[Activity] Update the text of the entries below, replacing "FoodBoom" with "Food Boom" and leaving everything else unchanged. Leave out the pictures and give only the text.
↓↓↓
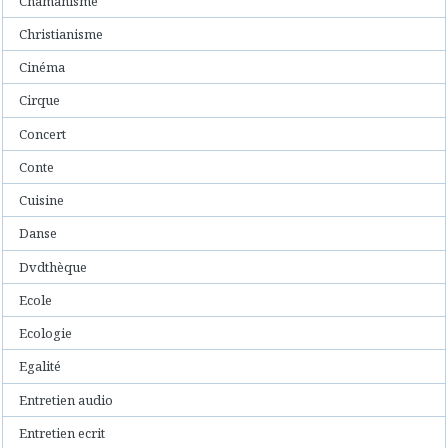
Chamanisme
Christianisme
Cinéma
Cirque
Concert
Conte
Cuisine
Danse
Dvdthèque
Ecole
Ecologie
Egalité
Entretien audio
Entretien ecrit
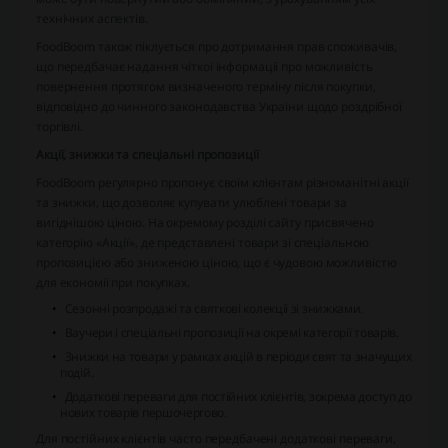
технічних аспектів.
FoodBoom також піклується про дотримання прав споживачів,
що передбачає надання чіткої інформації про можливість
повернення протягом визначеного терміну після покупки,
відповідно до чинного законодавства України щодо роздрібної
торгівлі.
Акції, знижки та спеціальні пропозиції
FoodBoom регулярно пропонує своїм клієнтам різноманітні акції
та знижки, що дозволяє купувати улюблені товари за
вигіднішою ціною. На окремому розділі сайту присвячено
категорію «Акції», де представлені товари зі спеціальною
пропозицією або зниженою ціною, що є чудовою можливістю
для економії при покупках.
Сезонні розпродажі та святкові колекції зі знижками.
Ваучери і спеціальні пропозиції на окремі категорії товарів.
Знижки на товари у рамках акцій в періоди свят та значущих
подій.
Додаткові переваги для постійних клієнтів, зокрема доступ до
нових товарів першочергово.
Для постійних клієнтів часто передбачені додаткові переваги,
↑↑↑
[Reply]
Chamanisme
Christianisme
Cinéma
Cirque
Concert
Conte
Cuisine
Danse
Dvdthèque
Ecole
Ecologie
Egalité
Entretien audio
Entretien ecrit
технічних аспектів.
Food Boom також піклується про дотримання прав споживачів,
що передбачає надання чіткої інформації про можливість
повернення протягом визначеного терміну після покупки,
відповідно до чинного законодавства України щодо роздрібної
торгівлі.
Акції, знижки та спеціальні пропозиції
Food Boom регулярно пропонує своїм клієнтам різноманітні акції
та знижки, що дозволяє купувати улюблені товари за
вигіднішою ціною. На окремому розділі сайту присвячено
категорію «Акції», де представлені товари зі спеціальною
пропозицією або зниженою ціною, що є чудовою можливістю
для економії при покупках.
Сезонні розпродажі та святкові колекції зі знижками.
Ваучери і спеціальні пропозиції на окремі категорії товарів.
Знижки на товари у рамках акцій в періоди свят та значущих
подій.
Додаткові переваги для постійних клієнтів, зокрема доступ до
нових товарів першочергово.
Для постійних клієнтів часто передбачені додаткові переваги,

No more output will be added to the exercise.